───── DATASET RECORDS
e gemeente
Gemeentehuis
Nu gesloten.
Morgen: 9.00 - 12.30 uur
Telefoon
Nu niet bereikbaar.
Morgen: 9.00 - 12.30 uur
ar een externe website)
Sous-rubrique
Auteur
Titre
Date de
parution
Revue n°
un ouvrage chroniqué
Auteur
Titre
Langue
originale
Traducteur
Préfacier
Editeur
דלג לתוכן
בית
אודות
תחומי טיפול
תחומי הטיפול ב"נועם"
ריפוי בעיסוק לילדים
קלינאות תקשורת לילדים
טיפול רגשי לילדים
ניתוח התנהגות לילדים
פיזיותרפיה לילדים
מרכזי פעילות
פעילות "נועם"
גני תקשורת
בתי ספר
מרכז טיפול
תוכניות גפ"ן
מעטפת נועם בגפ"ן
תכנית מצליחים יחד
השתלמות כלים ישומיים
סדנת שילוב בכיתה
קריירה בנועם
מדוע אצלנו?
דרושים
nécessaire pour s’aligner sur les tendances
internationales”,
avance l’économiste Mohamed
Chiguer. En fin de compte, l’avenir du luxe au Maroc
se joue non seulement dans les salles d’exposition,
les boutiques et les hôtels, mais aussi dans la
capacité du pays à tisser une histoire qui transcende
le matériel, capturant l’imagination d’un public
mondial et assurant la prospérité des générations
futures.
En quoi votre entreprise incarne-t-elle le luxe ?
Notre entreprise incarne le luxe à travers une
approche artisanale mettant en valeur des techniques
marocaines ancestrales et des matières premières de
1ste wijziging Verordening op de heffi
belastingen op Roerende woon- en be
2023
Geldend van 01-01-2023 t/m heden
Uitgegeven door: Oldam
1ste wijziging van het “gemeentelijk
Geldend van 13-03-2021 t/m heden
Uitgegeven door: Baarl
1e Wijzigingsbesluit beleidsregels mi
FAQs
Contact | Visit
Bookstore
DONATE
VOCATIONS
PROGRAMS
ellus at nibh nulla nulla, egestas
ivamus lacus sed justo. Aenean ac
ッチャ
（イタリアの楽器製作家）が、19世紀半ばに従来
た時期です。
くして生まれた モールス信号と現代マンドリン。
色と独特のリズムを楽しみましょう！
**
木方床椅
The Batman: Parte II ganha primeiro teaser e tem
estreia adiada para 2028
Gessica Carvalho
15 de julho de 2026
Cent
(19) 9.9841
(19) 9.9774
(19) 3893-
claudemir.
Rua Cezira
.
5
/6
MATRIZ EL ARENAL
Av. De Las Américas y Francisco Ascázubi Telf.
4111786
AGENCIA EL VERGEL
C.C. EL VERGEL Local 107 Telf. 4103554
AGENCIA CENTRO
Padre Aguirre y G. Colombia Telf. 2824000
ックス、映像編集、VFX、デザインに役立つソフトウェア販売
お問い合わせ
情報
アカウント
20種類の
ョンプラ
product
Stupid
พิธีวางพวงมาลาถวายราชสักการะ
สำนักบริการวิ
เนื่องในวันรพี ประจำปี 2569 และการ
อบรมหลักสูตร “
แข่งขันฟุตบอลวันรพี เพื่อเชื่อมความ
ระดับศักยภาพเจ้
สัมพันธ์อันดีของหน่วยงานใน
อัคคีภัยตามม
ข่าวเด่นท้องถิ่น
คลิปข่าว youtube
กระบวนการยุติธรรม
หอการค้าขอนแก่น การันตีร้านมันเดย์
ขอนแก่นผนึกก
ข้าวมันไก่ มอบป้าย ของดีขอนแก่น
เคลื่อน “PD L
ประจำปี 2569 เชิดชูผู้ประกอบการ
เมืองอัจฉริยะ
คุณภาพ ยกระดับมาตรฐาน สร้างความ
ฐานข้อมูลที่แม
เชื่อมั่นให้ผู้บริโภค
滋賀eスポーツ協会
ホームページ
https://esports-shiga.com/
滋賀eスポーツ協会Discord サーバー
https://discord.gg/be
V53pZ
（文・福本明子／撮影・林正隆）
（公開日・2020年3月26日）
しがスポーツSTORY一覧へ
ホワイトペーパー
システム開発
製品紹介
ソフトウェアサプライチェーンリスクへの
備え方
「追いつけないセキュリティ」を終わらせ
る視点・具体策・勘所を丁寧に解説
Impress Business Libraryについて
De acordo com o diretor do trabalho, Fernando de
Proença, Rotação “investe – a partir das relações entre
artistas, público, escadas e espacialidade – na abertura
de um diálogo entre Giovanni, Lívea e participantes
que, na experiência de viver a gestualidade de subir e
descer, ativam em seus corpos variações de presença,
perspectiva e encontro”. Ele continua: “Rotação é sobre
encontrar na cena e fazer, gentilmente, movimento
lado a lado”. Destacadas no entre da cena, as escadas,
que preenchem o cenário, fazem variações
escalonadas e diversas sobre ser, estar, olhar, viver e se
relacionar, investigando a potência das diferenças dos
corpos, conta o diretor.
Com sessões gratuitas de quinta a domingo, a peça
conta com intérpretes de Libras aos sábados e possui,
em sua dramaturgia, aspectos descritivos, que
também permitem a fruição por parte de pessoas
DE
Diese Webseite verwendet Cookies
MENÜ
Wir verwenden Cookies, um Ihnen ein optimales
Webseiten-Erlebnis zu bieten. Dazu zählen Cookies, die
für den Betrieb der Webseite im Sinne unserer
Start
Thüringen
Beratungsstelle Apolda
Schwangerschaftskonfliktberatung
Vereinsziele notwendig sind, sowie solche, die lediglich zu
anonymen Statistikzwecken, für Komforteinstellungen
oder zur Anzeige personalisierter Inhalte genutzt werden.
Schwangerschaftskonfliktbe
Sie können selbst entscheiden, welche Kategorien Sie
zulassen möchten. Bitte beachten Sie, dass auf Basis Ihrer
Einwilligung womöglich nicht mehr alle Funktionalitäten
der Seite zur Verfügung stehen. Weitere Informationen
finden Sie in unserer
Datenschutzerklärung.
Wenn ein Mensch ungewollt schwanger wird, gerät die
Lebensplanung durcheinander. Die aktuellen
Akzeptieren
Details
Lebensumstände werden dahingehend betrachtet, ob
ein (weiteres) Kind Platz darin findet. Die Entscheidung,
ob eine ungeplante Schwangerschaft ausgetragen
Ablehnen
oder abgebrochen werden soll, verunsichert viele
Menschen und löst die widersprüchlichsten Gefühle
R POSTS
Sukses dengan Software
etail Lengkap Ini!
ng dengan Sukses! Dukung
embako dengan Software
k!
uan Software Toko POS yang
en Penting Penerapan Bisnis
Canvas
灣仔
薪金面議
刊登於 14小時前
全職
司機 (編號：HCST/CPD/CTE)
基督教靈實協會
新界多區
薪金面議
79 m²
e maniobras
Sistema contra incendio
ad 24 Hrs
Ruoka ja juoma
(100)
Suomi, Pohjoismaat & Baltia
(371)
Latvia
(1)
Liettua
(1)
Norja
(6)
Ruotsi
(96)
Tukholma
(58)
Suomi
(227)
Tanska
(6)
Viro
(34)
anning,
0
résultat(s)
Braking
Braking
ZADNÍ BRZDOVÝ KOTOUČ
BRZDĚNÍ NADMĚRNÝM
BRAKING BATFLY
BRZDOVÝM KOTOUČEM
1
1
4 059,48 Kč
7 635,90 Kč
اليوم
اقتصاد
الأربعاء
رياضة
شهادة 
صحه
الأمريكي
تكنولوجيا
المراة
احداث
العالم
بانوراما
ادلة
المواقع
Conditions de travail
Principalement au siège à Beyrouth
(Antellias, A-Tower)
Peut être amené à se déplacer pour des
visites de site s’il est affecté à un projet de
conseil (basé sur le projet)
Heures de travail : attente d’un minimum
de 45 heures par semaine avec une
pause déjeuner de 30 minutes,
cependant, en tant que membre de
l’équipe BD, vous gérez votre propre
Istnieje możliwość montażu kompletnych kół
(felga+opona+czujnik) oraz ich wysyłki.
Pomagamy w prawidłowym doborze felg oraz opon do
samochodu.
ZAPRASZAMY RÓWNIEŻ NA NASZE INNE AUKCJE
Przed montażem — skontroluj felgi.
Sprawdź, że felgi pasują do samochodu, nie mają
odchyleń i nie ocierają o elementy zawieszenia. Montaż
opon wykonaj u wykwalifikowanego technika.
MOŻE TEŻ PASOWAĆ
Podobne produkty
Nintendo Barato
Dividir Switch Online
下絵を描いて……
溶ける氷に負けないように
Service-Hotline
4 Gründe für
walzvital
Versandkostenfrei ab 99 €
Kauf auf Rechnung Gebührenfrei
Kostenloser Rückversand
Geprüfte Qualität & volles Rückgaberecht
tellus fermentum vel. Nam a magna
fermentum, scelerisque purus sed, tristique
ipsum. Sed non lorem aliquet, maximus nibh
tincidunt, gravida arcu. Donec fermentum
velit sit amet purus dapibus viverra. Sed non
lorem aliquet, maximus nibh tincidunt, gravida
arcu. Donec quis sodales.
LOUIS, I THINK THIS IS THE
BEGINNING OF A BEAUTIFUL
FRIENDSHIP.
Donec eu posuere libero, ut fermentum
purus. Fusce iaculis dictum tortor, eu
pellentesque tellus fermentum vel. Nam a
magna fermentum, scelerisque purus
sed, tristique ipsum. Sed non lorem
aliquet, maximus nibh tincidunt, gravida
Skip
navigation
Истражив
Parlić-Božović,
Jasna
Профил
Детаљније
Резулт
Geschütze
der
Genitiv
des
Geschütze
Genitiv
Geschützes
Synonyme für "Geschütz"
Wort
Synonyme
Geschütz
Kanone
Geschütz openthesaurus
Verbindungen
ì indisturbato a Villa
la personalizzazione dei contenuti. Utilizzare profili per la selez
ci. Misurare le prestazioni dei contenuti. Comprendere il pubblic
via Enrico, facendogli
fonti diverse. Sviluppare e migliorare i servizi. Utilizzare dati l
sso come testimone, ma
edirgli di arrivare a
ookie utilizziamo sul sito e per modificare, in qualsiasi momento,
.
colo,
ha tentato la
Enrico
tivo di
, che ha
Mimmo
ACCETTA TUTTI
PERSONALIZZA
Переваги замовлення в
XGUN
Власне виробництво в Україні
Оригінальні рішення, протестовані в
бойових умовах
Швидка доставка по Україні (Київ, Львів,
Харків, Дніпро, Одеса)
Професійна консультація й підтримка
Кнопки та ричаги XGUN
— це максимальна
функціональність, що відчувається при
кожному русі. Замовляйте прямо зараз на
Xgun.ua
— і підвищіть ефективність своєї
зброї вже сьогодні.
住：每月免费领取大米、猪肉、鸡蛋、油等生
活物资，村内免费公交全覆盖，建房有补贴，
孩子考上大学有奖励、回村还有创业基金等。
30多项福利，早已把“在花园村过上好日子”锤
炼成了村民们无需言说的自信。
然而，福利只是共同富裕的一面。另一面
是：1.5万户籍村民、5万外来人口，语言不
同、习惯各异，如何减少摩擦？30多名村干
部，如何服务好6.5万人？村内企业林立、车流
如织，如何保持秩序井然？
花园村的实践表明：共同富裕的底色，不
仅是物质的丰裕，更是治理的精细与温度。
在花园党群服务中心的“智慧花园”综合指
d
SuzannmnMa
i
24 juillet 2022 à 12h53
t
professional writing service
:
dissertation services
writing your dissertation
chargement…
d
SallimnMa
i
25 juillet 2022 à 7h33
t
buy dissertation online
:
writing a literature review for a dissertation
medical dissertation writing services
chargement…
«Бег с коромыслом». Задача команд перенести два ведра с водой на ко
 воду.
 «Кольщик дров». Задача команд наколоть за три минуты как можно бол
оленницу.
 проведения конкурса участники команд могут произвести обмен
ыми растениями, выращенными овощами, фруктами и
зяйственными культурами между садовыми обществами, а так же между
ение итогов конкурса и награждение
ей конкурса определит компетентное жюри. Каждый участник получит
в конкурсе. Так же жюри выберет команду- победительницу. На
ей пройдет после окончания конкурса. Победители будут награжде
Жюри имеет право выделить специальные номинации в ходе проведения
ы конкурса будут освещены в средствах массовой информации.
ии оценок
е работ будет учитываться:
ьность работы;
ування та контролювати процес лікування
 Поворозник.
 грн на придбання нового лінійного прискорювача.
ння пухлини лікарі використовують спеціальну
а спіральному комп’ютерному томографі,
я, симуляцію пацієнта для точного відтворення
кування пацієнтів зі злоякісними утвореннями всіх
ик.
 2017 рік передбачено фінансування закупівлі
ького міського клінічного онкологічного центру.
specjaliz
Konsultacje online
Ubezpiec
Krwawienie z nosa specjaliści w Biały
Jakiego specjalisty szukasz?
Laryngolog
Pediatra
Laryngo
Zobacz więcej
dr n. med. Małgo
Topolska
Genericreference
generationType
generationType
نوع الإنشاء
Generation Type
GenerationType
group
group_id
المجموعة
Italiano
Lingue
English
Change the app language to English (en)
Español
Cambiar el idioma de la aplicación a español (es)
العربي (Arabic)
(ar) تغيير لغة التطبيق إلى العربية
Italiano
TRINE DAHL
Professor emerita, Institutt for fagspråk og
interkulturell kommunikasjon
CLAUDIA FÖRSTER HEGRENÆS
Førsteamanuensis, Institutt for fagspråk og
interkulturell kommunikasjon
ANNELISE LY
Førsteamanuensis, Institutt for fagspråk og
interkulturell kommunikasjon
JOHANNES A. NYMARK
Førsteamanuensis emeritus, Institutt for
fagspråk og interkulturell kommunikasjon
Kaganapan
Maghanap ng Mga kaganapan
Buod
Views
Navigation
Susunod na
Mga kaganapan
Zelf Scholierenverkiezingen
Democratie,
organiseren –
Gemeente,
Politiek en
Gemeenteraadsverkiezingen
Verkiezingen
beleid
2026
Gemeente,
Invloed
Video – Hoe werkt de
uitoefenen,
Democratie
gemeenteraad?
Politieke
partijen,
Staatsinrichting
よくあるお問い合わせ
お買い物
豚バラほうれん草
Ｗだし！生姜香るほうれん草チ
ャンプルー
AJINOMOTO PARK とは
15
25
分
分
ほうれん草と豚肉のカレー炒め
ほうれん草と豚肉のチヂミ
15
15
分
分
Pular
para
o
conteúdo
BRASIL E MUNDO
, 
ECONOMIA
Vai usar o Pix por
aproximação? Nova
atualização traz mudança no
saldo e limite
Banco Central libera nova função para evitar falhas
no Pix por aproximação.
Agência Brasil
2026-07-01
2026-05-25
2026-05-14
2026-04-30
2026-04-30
──────────
WHAT IS REQUIRED:
Please count the lines in the records above that contain the word "felgi" and reply with only that number.

FINISHED EXERCISE:
2